Donald Trump’s longtime chief financial officer told a Manhattan court he acted out of “personal greed” when he engaged in tax fraud when prosecutors presented evidence of payments to executives of the former US president’s business empire that they allege were made were kept “off the books”. .
Allen Weisselberg, who pleaded guilty to 15 charges in August, fought back tears as he testified Thursday that no member of the Trump family knew how he avoided paying certain taxes by renting a luxurious waterfront condo, Mercedes cars and college tuition for his grandchildren accepted by the Trump Organization without properly declaring them as income.
Under cross-examination by Trump Organization attorney Alan Futerfas, the 75-year-old confirmed that he believed the Trump family “trusted him to do the right thing,” and agreed that he had betrayed their trust. Weisselberg had previously testified that Trump himself signed many of the checks for his wife’s qualified accountant and undeclared benefits.
Weisselberg has been an employee for almost 50 years and has risen to become one of Trump’s closest advisers. He is the key witness in a criminal case brought by the Manhattan Attorney’s Office against the former president’s business units.
As part of a plea deal with prosecutors, Weisselberg, who is still being paid more than $600,000 a year from Trump companies, agreed to testify truthfully in prosecutors’ case against the Trump organization or face a maximum sentence of 15 years in prison.
Lawyers for the company are trying to prove that his illegal conduct over a 15-year period was not approved by Trump and his family.
During questioning by prosecutor Susan Hoffinger, Weisselberg explained how it was “convenient for the company” that he and other senior employees of the Trump Organization received benefits and bonuses that were not declared as part of their regular pay.
Prosecutors on Tuesday produced a lease signed by Trump for Weisselberg’s apartment on the Upper West Side.
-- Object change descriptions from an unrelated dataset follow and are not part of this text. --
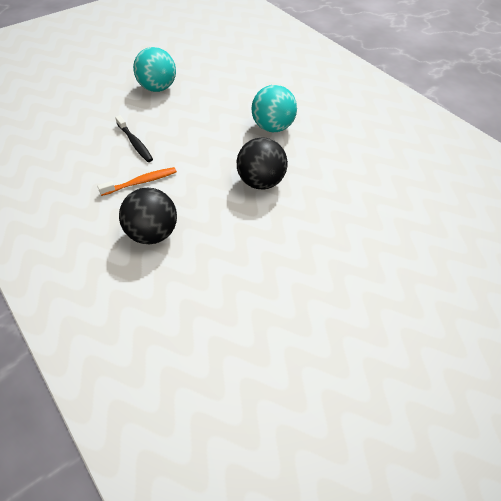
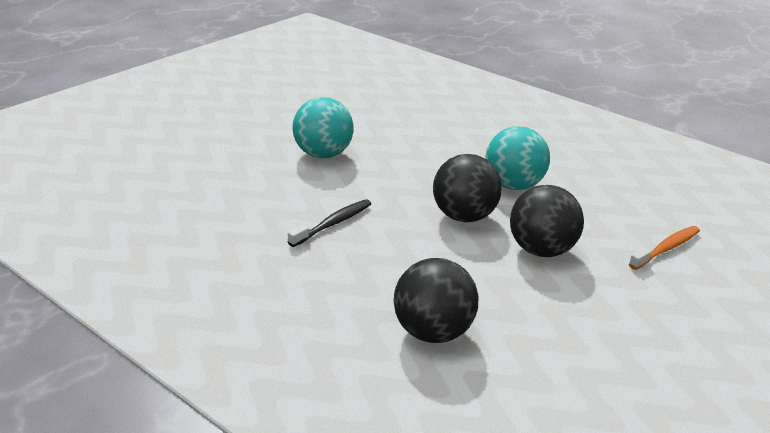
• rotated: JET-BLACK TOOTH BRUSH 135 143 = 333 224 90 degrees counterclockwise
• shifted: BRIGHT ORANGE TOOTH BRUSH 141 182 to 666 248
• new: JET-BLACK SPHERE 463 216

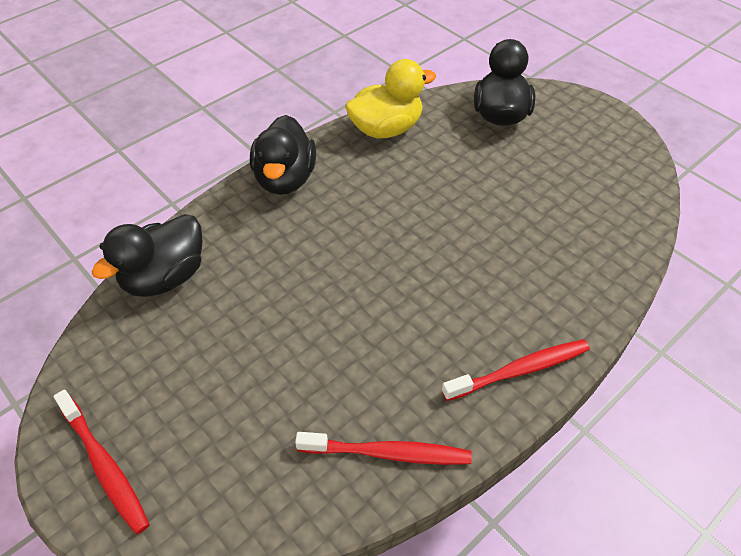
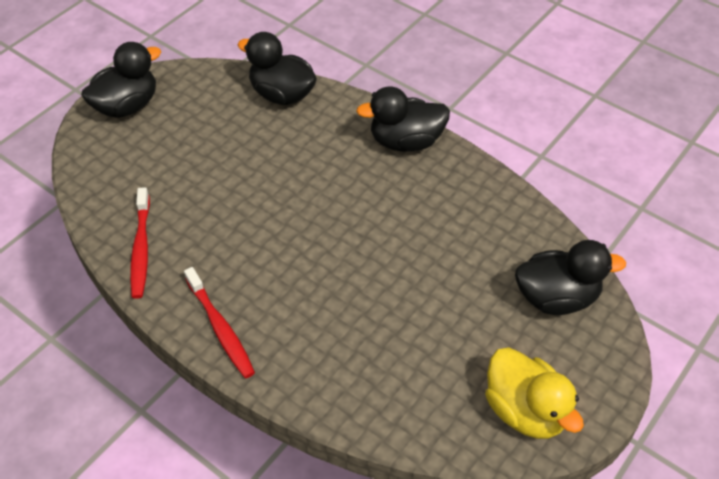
• shifted: BRIGHT YELLOW DUCK 386 129 to 525 410
• swapped: RED TOOTH BRUSH 104 466 to JET-BLACK DUCK 127 106

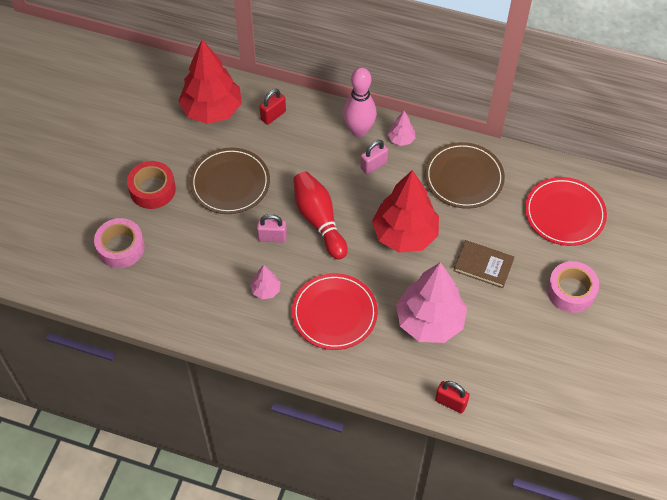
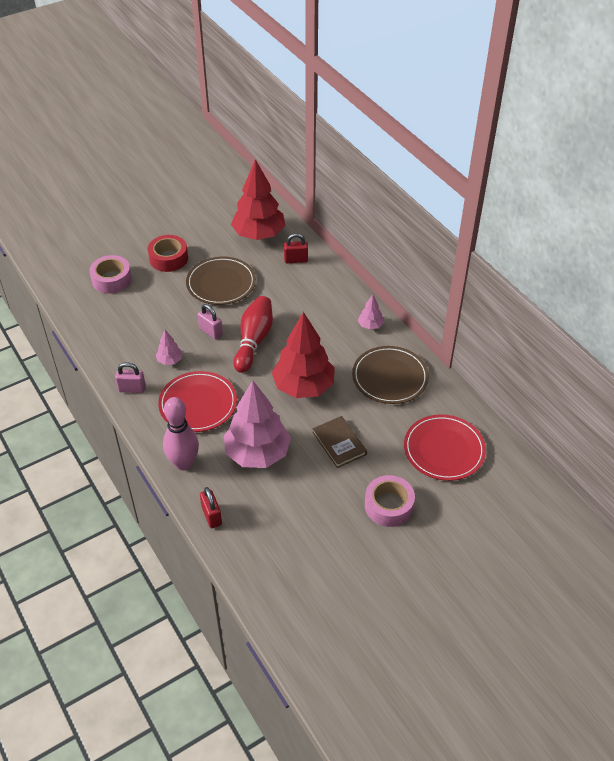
• shifted: ROSY TENPIN 359 131 to 184 463
• shifted: ROSY LOCK 373 165 to 132 389

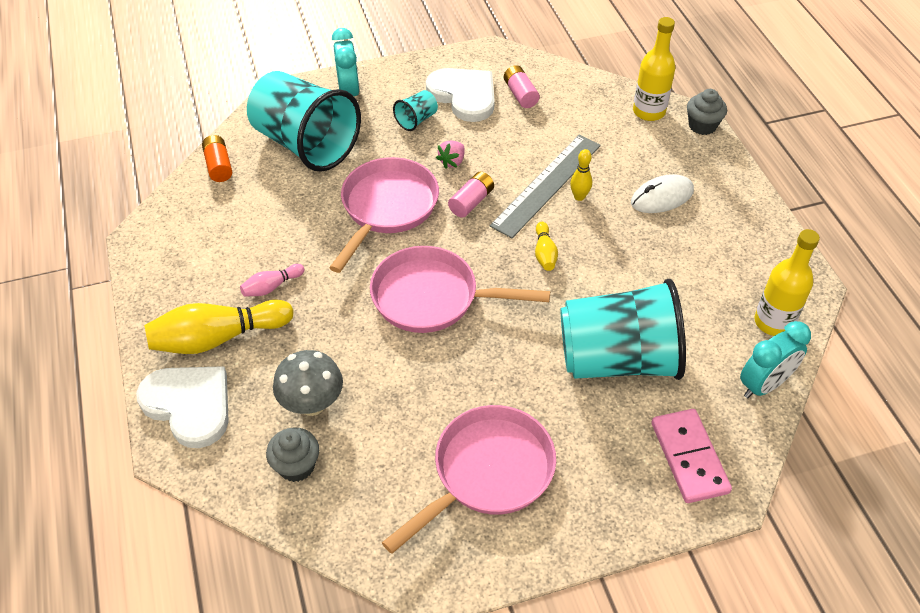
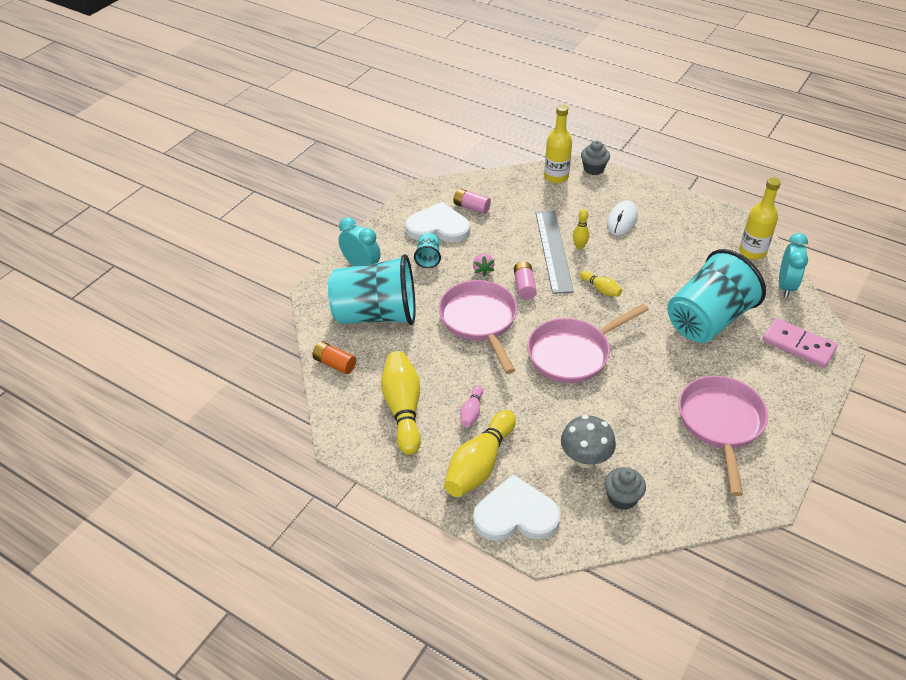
• new: BRIGHT YELLOW TENPIN 403 409

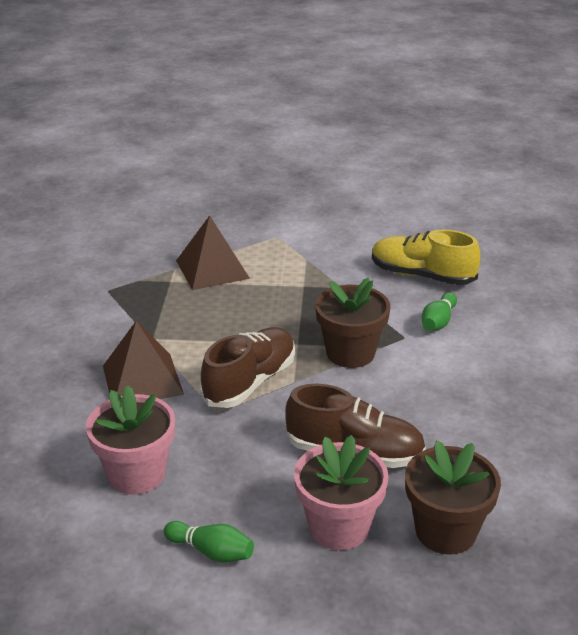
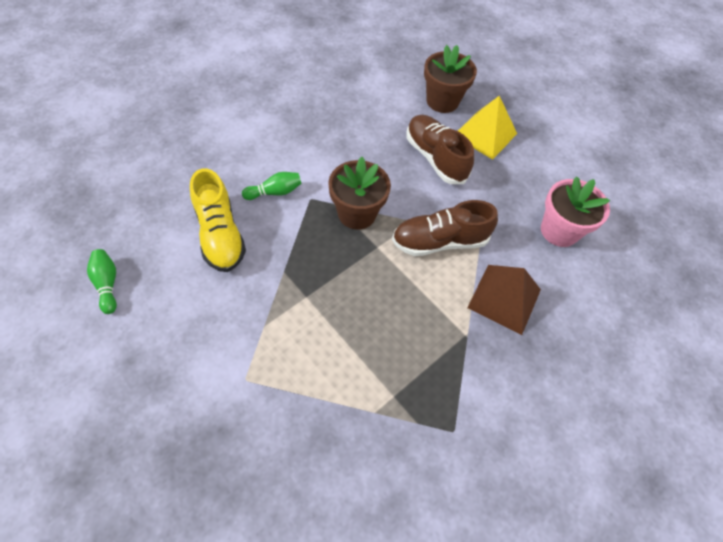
• gone: RUSSET PYRAMID 212 269
• swapped: ROSY FLOWER POT 338 527 to BRIGHT YELLOW PYRAMID 485 134
• shifted: EMERALD TENPIN 212 551 to 107 284

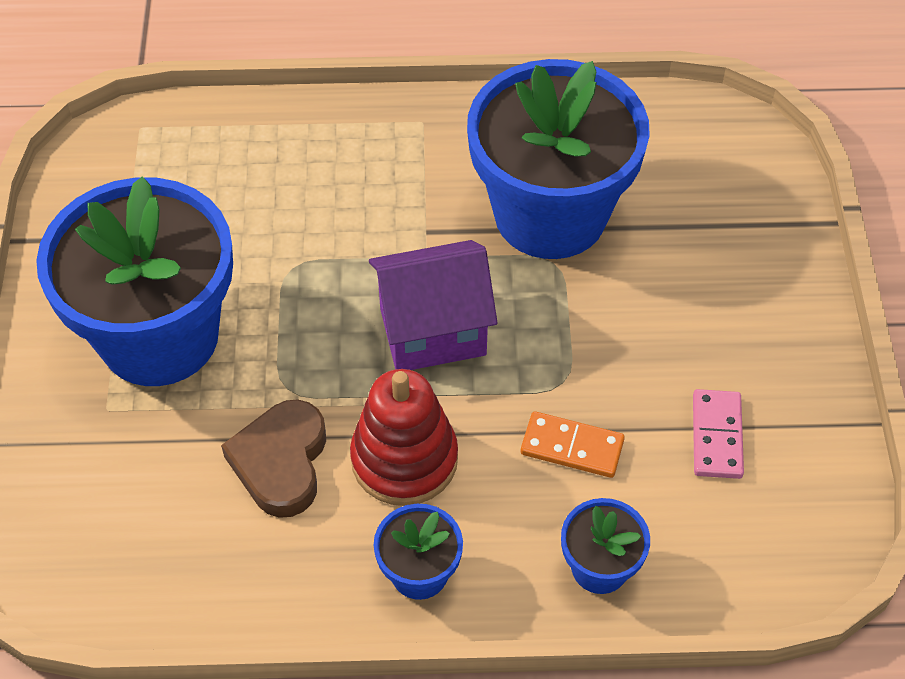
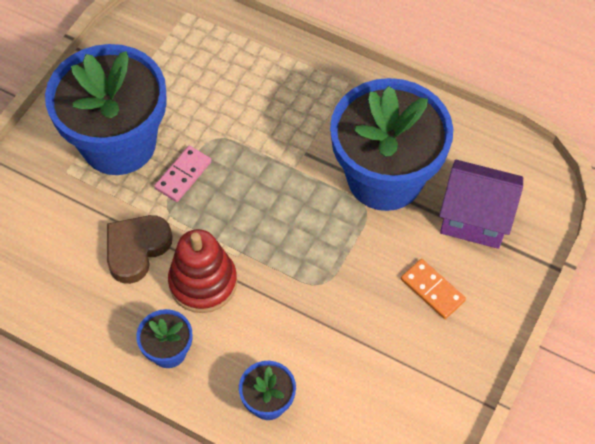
• shifted: ROYAL PURPLE COTTAGE 433 332 to 475 219
• shifted: ROSY DOMINO PIECE 716 436 to 183 175
• shifted: BRIGHT ORANGE DOMINO PIECE 572 447 to 432 290

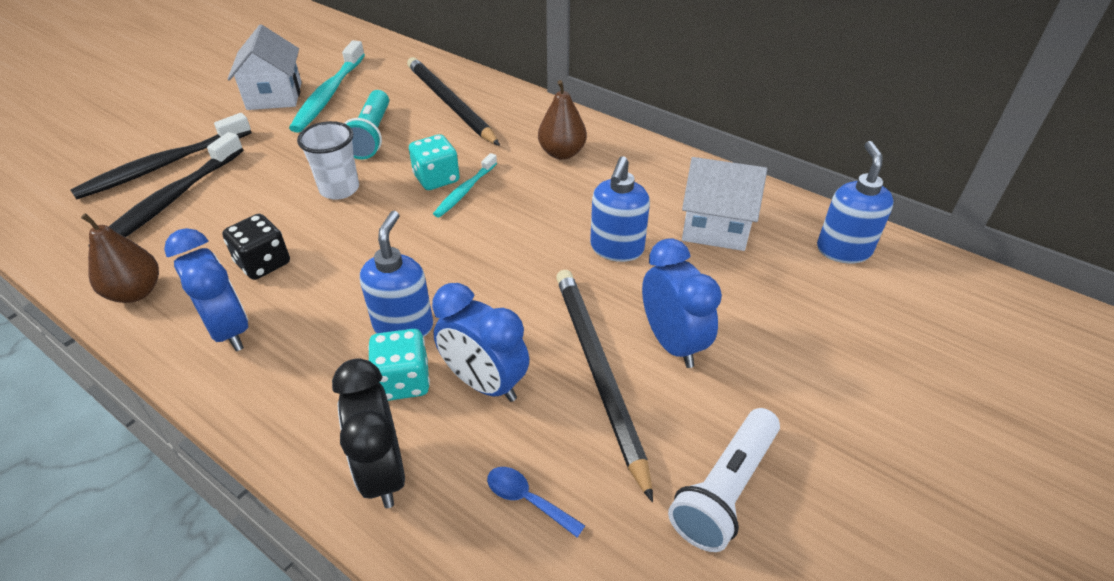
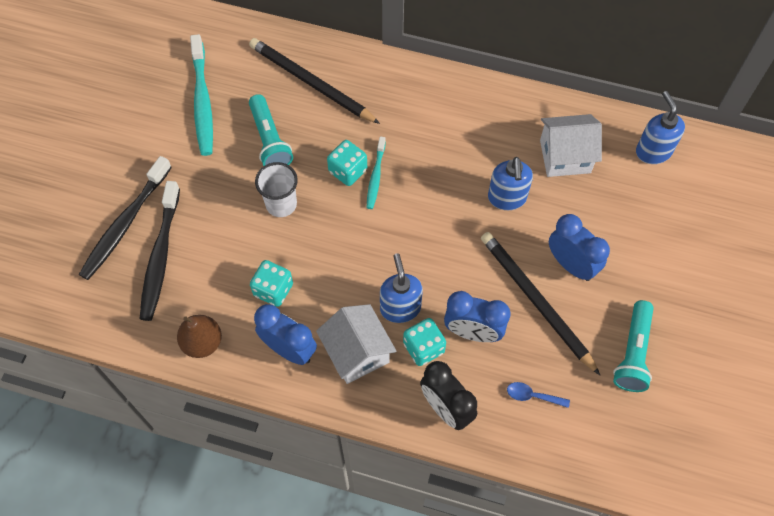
• shifted: SNOW-WHITE COTTAGE 274 96 to 357 352
• gone: RUSSET TOY PEAR 562 153
• repainted: JET-BLACK GAME DIE 263 263 to TURQUOISE GAME DIE 273 290
• repainted: SNOW-WHITE FLASHLIGHT 725 490 to TURQUOISE FLASHLIGHT 633 353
The former CFO also testified that Trump personally approved payments of $100,000 a year for his two grandchildren’s private schooling, though Weisselberg insisted he plans to repay the sum.
Trump stopped signing such checks when he became president in 2017, Weisselberg said. When Trump entered the White House, the company also began declaring executives’ perks as part of their salaries, he said, because management was keen that “everyone looks at our company from every possible angle.”
“We went through a complete cleanup process at the company,” Weisselberg said of the post-Trump election, to “make sure we correct everything.” He added, “I started paying my rent outright, I started paying my tuition outright.”
If convicted, the Trump Organization could be fined a maximum of about $1 million, a far smaller sum than the $250 million the company would have to pay if it loses a related civil lawsuit brought by of New York Attorney General Letitia James.
A guilty verdict in the Manhattan Attorney’s case could hurt the company’s ability to obtain credit and do business, and provide ammunition for Trump’s political rivals as he seeks to run for a third time as the Republican presidential nominee.